§ Task requirements:
Could you pull out, word for word, the lines of the entries that begin at the one containing "चेन र वायर रोप फिटिंग्स" and stop after the one containing "Copyright© 2020 오방"? Leave the pictures out of your answer.

§ Input data:
==*==
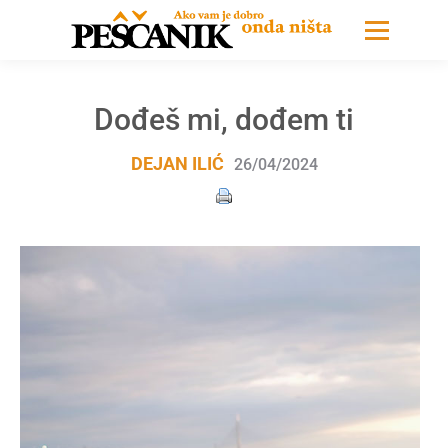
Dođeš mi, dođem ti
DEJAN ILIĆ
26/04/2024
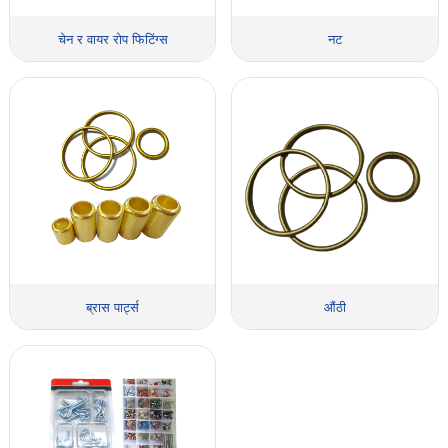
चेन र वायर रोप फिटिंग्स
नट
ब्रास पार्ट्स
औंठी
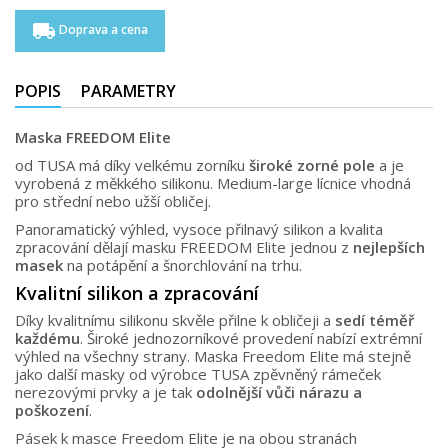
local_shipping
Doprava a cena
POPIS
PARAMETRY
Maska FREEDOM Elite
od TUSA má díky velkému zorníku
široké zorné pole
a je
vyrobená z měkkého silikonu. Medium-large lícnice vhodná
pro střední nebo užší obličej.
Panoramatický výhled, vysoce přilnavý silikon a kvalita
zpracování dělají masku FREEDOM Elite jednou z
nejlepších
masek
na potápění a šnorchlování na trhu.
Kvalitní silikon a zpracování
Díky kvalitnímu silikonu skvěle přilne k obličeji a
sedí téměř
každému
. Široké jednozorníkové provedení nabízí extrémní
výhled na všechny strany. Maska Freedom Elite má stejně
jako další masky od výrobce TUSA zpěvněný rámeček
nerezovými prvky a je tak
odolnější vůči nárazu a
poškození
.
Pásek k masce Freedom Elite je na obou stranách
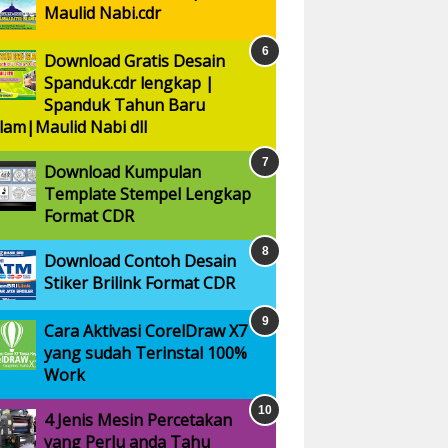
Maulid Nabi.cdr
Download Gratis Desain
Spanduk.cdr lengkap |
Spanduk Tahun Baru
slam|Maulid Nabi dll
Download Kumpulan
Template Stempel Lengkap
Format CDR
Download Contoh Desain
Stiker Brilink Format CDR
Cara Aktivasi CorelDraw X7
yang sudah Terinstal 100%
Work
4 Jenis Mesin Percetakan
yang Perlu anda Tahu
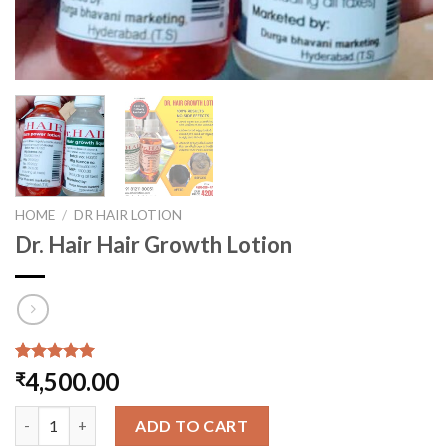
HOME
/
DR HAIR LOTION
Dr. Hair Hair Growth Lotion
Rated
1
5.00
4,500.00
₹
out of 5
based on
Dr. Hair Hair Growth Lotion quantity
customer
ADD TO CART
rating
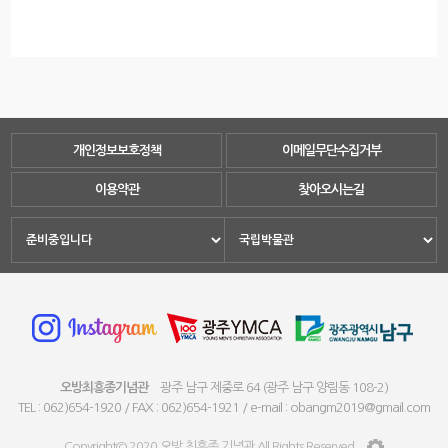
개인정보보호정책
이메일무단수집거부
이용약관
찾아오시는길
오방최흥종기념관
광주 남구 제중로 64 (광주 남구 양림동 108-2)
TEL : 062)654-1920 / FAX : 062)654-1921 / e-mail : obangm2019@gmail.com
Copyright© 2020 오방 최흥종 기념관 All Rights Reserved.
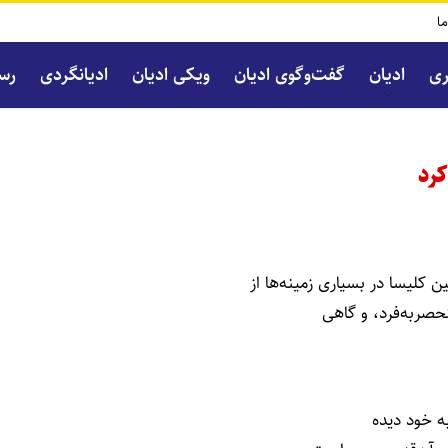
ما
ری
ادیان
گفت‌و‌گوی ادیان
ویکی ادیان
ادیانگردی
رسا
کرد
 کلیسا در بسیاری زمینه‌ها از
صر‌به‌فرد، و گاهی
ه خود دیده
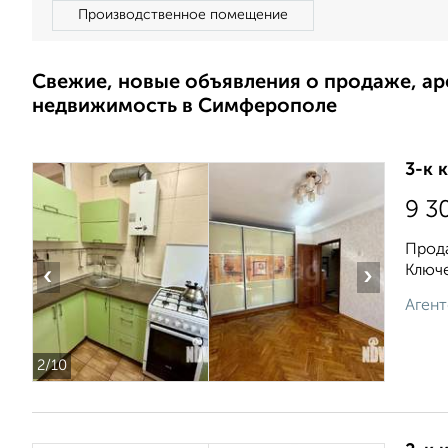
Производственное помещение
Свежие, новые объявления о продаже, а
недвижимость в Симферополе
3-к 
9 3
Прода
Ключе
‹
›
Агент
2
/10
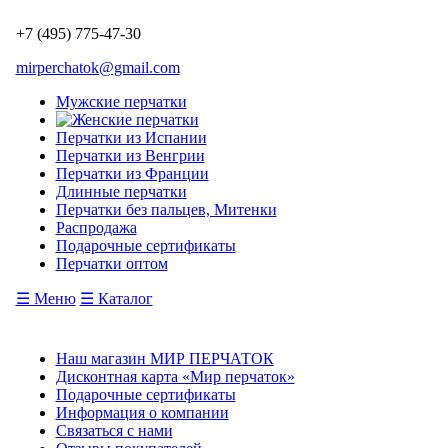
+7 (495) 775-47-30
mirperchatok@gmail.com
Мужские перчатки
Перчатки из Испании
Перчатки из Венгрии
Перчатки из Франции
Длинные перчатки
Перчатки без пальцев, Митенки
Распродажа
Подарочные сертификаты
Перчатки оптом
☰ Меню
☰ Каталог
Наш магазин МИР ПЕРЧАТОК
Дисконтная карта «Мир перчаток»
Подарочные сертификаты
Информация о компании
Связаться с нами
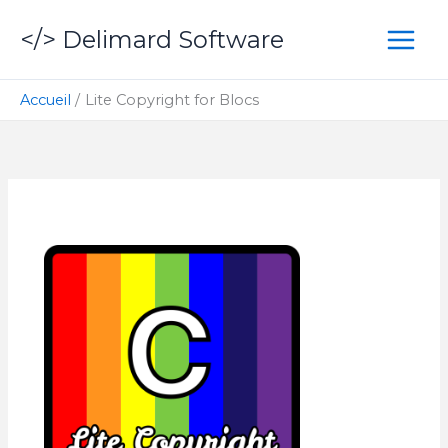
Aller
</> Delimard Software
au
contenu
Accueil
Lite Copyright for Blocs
==*==
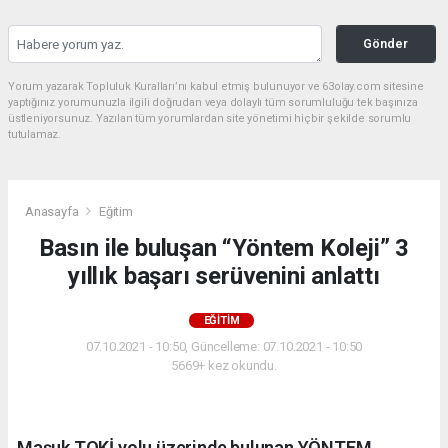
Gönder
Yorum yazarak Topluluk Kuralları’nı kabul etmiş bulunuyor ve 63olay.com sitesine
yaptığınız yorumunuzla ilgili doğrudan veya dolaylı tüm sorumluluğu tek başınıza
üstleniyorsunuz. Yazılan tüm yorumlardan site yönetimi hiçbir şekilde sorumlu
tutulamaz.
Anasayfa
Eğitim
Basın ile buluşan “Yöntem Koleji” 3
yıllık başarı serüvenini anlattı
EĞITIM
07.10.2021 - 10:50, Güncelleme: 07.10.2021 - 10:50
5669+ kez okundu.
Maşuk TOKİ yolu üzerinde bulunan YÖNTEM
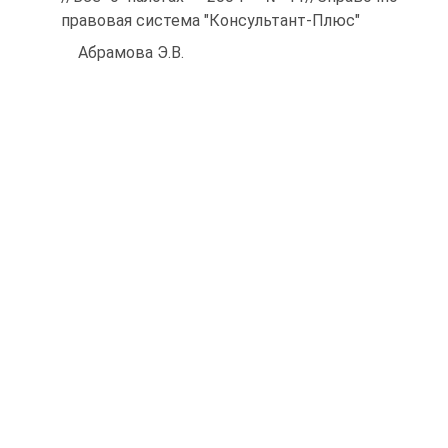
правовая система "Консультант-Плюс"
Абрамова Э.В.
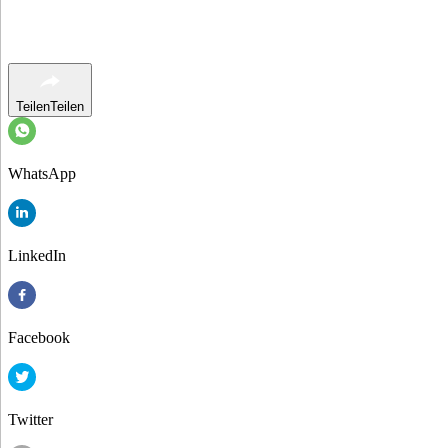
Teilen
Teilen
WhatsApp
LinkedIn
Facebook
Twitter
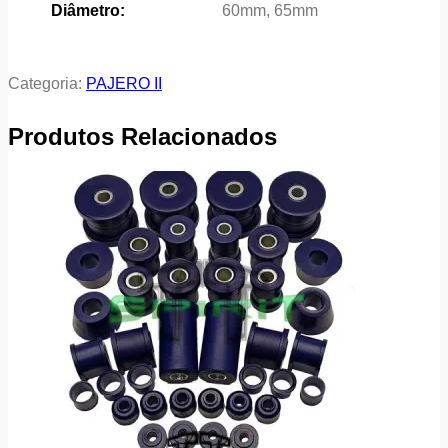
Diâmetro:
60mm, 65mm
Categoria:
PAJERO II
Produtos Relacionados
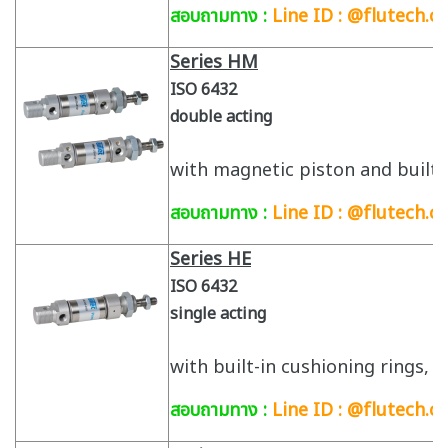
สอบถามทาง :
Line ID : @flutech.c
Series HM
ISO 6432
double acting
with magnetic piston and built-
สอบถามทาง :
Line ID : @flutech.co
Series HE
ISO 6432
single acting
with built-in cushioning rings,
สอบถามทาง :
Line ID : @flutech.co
==*==
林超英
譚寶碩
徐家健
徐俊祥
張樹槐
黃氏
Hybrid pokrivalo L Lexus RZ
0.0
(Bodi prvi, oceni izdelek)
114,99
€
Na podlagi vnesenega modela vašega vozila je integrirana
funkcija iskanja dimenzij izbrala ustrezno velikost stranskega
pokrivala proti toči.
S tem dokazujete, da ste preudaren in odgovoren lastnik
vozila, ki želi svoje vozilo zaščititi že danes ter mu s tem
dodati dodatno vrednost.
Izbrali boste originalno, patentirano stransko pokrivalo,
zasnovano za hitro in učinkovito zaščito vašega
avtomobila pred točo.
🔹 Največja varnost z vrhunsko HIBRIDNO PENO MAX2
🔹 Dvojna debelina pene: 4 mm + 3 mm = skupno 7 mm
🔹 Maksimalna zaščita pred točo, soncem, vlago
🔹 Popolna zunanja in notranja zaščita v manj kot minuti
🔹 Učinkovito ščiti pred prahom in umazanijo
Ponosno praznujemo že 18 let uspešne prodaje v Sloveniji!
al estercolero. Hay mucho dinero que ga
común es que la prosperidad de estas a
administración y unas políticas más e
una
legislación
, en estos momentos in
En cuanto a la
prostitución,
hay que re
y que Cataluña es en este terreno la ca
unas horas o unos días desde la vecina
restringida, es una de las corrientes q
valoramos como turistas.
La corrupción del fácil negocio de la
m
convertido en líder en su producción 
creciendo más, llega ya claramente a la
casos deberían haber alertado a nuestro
==*==
§ Response to this task:
चेन र वायर रोप फिटिंग्स
नट
ब्रास पार्ट्स
औंठी
local_shipping
Doprava a cena
POPIS
PARAMETRY
Maska FREEDOM Elite
od TUSA má díky velkému zorníku
široké zorné pole
a je
vyrobená z měkkého silikonu. Medium-large lícnice vhodná
pro střední nebo užší obličej.
Panoramatický výhled, vysoce přilnavý silikon a kvalita
zpracování dělají masku FREEDOM Elite jednou z
nejlepších
masek
na potápění a šnorchlování na trhu.
Kvalitní silikon a zpracování
Díky kvalitnímu silikonu skvěle přilne k obličeji a
sedí téměř
každému
. Široké jednozorníkové provedení nabízí extrémní
výhled na všechny strany. Maska Freedom Elite má stejně
jako další masky od výrobce TUSA zpěvněný rámeček
nerezovými prvky a je tak
odolnější vůči nárazu a
poškození
.
Pásek k masce Freedom Elite je na obou stranách
Maulid Nabi.cdr
Download Gratis Desain
Spanduk.cdr lengkap |
Spanduk Tahun Baru
slam|Maulid Nabi dll
Download Kumpulan
Template Stempel Lengkap
Format CDR
Download Contoh Desain
Stiker Brilink Format CDR
Cara Aktivasi CorelDraw X7
yang sudah Terinstal 100%
Work
4 Jenis Mesin Percetakan
yang Perlu anda Tahu
HOME
/
DR HAIR LOTION
Dr. Hair Hair Growth Lotion
Rated
1
5.00
4,500.00
₹
out of 5
based on
Dr. Hair Hair Growth Lotion quantity
customer
ADD TO CART
rating
개인정보보호정책
이메일무단수집거부
이용약관
찾아오시는길
오방최흥종기념관
광주 남구 제중로 64 (광주 남구 양림동 108-2)
TEL : 062)654-1920 / FAX : 062)654-1921 / e-mail : obangm2019@gmail.com
Copyright© 2020 오방 최흥종 기념관 All Rights Reserved.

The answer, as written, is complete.